The Nordic start-ups aim to capitalize on the demand for cheaper calls, with some focusing on low-cost alternatives to roaming and international calls in particular.

"Due to Skype's Scandinavian background there has been in the region a lot of focus on services that can help callers to save money," said John Strand, founder of Copenhagen-based telecoms consultancy Strand Consult.

Finnish-based Alekstra plans to launch a global service in 2014 focusing on corporate clients, while Danish group Interfone has just launched an international calling service.

Sweden's Rebtel has already signed up 17 million users for its calling app.

Rebtel's Chief Executive Andreas Bernstrom said companies like his could be a friend as well as a foe for telecom operators as they create additional traffic on some operators' networks, although their consumer businesses often lose clients.

Rebtel combines internet calls with traditional calling and offers free calls between Rebtel users, but charges for calls outside its network. It is already profitable and is aiming for $85 million in revenue this year.

"Operators are in a state of transition where their old cash cows of messaging and voice are drying up," Bernstrom said.

TeliaSonera, the Nordic region's biggest traditional phone carrier, plans to charge consumers extra fees to use internet calling apps on their phones.
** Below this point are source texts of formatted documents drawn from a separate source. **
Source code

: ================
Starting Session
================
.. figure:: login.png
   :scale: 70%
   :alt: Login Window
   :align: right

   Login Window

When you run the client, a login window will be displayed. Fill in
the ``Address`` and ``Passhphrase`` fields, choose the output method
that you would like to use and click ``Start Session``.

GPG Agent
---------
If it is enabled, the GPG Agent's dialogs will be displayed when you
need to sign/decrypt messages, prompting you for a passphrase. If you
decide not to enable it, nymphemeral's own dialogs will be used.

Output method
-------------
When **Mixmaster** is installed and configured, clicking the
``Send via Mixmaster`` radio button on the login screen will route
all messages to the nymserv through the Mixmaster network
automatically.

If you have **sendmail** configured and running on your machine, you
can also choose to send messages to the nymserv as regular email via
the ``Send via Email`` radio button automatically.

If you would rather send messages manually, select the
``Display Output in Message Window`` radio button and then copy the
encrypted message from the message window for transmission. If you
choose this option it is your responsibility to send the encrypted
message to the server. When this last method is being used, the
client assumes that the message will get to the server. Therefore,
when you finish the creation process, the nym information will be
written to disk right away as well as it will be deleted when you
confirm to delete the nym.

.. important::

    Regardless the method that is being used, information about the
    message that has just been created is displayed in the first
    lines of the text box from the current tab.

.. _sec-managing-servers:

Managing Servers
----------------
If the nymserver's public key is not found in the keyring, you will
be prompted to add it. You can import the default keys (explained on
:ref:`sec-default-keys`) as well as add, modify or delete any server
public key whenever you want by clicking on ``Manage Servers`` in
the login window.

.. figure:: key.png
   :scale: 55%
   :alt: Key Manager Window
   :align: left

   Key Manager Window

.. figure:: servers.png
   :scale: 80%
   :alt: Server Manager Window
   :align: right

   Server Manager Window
It remains to be seen if customers will put up with them and also if the charges will upset regulators.

The Netherlands last year banned telecoms providers from charging extra for internet services such as Skype or WhatsApp, a free mobile texting service, after Dutch carrier KPN tried to charge customers more for using them.

KPN reported a sharp fall in its first quarter profits in its home market this year due largely to smartphone users increasingly turning to free forms of communication such as Facebook, Twitter and instant messaging.

Others such as Telefonica and France Telecom aren't fighting the technology change but are adjusting their tariffs and offers instead to charge for mobile data and not voice, so as to reduce the incentives for using free messaging apps.

Telefonica is even developing its own Skype clone, dubbed "Tu Me", that launched for the iPhone in May.

ROAMING FEES

While Rebtel has focused on consumer clients, Alekstra is betting on corporate customers, offering them software to find billing errors - which can run to hundreds of thousands of euros - as well as savings opportunities from current phone bills.

Alekstra plans to step up its challenge to traditional operators in 2014 by launching a mobile virtual network business, offering services without roaming fees in key markets.

Before its launch, it aims to raise some tens of millions of euros from venture capital firms.

As a virtual operator, it will rent airtime from existing networks, but the investment needed is a fraction of what global incumbents like Vodafone or Telefonica have invested in building out networks from scratch.

Jani Puroranta, head of Alekstra's Finnish operations, said existing clients should help to jump-start the business.

"To start operator-business you need a quick ramp. Direct sales to existing customers can get us close to breakeven," Puroranta said.

Denmark's Interfone is using a chip-related invention to build its new phone business. Interfone's chip can be placed on any operator's SIM-card and is activated when consumers make international calls or travel abroad.

Interfone says its technology offers consumers 20-97 percent in savings, with cost cuts larger in most of northern Europe and soon in much of Asia, where the firm has its own gateways to route its traffic.

Chief Executive Jorn Kanst Husted said the firm - which is owned by founders, management and some local investors - would seek further capital to expand the business.

"Based on the overwhelming market interest, it is very likely that further funding will be required," Husted told Reuters.